*What to do*:
Pick out every line in the records below that contains the word "radius", and copy each of those lines in full.

Stored data
####
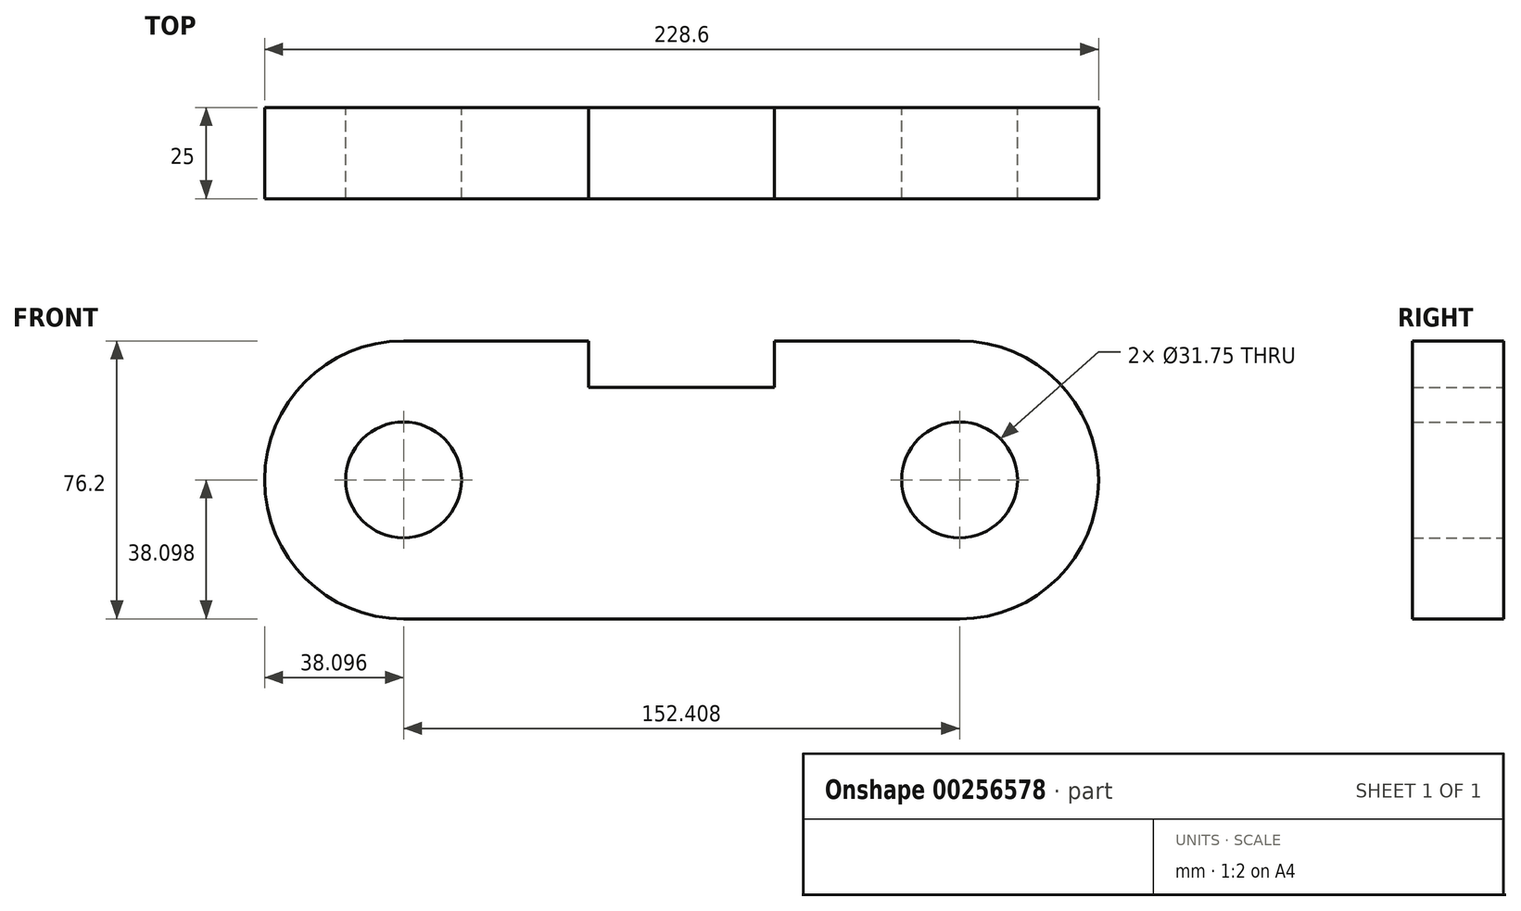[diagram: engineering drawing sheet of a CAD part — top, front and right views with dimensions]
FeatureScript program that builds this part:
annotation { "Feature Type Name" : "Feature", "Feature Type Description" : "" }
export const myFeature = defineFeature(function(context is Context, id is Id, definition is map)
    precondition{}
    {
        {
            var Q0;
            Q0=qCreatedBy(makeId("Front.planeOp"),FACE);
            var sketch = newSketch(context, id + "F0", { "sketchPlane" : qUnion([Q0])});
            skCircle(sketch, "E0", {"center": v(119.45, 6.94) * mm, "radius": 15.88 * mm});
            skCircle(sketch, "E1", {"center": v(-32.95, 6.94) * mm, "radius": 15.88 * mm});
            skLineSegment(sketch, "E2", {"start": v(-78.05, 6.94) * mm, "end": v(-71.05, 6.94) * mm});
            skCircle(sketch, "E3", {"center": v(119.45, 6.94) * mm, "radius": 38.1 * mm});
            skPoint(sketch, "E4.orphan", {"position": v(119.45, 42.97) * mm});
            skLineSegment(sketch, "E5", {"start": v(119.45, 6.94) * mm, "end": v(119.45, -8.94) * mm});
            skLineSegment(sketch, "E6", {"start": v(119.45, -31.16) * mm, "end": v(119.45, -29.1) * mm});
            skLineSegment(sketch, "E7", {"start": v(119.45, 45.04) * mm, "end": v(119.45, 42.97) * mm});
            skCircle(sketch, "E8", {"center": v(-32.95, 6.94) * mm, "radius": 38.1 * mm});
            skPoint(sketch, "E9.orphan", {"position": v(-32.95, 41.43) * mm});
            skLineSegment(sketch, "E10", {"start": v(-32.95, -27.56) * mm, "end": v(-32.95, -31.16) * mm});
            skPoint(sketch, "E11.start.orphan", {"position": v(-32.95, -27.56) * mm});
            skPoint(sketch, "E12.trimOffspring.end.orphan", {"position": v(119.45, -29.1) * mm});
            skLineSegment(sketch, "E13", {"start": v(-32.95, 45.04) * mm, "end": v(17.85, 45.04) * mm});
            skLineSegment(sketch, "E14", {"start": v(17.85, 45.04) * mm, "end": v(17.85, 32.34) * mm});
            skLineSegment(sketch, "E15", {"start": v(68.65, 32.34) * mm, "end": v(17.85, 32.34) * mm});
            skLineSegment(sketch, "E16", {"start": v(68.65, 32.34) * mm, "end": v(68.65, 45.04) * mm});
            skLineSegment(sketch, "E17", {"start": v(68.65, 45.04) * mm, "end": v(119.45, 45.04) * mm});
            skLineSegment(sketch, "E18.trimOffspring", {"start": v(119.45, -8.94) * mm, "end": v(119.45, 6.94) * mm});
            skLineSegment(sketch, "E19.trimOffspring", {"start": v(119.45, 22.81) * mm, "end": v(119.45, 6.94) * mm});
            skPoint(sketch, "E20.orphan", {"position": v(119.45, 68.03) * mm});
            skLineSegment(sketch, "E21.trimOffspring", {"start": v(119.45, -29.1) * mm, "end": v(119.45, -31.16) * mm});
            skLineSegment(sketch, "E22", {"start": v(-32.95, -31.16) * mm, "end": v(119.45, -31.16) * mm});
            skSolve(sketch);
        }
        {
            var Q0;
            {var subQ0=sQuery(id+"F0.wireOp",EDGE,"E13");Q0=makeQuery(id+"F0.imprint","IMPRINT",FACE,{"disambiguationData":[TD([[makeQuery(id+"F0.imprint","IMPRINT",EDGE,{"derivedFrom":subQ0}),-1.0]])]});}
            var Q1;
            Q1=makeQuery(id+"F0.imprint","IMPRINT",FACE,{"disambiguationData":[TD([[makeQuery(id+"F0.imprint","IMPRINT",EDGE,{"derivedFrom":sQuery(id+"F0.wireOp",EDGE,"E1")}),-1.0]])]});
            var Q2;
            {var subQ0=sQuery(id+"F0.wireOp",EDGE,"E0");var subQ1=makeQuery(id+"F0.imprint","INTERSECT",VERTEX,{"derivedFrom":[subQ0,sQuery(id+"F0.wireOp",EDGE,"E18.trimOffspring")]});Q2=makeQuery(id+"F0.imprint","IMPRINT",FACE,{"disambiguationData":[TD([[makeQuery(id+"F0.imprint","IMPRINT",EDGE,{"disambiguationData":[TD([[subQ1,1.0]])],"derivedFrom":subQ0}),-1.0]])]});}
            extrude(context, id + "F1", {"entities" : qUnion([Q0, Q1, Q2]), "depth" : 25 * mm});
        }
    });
####
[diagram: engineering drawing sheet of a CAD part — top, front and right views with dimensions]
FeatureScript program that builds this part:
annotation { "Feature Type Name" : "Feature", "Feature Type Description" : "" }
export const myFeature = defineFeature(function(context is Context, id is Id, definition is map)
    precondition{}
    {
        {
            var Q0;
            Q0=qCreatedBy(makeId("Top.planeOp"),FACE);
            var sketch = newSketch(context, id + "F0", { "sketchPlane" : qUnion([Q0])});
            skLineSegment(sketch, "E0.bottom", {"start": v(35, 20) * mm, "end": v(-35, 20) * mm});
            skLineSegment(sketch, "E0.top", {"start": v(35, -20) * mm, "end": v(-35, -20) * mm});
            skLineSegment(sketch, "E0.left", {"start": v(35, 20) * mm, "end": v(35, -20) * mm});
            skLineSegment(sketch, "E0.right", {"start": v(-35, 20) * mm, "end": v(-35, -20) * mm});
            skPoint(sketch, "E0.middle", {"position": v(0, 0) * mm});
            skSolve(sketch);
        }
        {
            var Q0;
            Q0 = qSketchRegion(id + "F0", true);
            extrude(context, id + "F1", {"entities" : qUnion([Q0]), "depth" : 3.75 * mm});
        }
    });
####
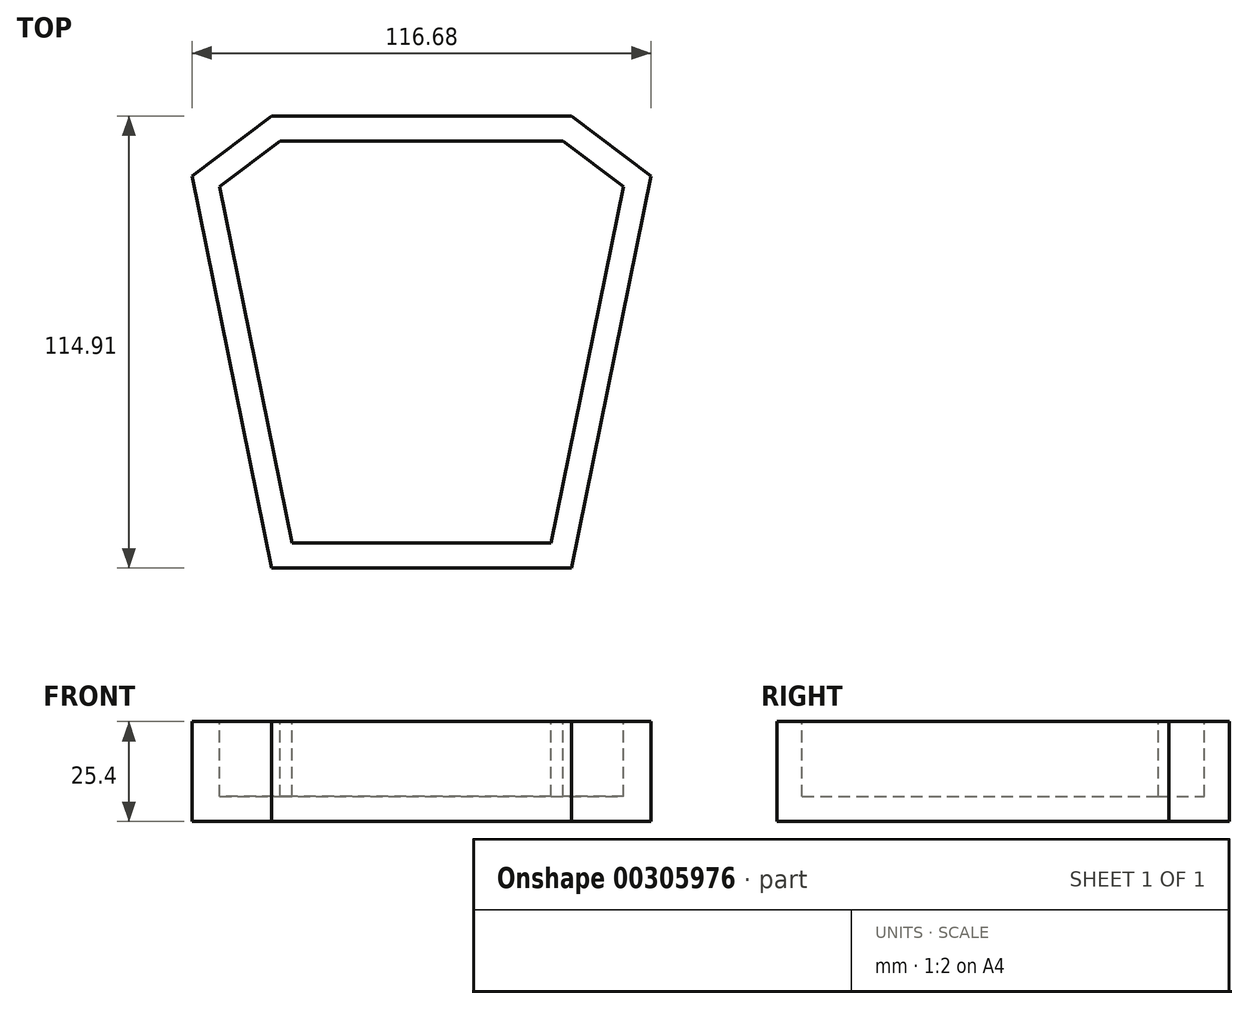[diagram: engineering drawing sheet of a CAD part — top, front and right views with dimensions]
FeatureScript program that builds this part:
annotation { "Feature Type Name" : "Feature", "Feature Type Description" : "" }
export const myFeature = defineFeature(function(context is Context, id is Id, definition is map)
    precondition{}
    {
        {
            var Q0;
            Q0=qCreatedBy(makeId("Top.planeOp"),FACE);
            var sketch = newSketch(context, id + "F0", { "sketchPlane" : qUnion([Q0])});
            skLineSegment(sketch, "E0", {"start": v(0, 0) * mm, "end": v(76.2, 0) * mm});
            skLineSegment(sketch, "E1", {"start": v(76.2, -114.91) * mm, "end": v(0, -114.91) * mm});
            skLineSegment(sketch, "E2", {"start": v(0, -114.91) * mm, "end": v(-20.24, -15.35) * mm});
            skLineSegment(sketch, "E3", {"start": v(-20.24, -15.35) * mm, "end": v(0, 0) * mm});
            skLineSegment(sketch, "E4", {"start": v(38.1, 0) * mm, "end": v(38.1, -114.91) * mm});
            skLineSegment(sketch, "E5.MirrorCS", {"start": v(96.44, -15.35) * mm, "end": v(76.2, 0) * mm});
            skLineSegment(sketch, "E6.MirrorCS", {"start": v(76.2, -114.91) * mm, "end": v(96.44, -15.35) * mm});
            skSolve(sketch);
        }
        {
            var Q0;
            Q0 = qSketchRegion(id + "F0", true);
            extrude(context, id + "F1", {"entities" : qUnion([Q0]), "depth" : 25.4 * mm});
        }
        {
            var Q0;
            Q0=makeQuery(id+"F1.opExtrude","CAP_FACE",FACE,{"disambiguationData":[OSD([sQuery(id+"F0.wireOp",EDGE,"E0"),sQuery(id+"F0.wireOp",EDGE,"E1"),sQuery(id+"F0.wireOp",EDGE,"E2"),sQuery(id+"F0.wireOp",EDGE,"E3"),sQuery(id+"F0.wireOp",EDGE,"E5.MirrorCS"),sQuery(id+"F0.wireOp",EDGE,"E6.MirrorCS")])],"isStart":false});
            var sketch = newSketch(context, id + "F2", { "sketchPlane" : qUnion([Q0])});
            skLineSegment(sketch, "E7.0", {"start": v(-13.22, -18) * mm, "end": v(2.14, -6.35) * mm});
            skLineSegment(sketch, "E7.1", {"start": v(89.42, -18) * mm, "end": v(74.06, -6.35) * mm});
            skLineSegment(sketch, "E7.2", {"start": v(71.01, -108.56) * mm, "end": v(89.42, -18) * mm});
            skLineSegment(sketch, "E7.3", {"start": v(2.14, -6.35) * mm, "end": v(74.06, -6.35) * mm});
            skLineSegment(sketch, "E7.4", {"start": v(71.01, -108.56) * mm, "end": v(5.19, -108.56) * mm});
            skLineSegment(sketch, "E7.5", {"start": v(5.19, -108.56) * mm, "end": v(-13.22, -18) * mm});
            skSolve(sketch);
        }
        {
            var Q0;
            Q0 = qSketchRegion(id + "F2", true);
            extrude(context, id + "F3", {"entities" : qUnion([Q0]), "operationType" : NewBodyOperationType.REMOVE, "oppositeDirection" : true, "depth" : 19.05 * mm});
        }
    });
####
*Completed exercise*:
            skCircle(sketch, "E0", {"center": v(119.45, 6.94) * mm, "radius": 15.88 * mm});
            skCircle(sketch, "E1", {"center": v(-32.95, 6.94) * mm, "radius": 15.88 * mm});
            skCircle(sketch, "E3", {"center": v(119.45, 6.94) * mm, "radius": 38.1 * mm});
            skCircle(sketch, "E8", {"center": v(-32.95, 6.94) * mm, "radius": 38.1 * mm});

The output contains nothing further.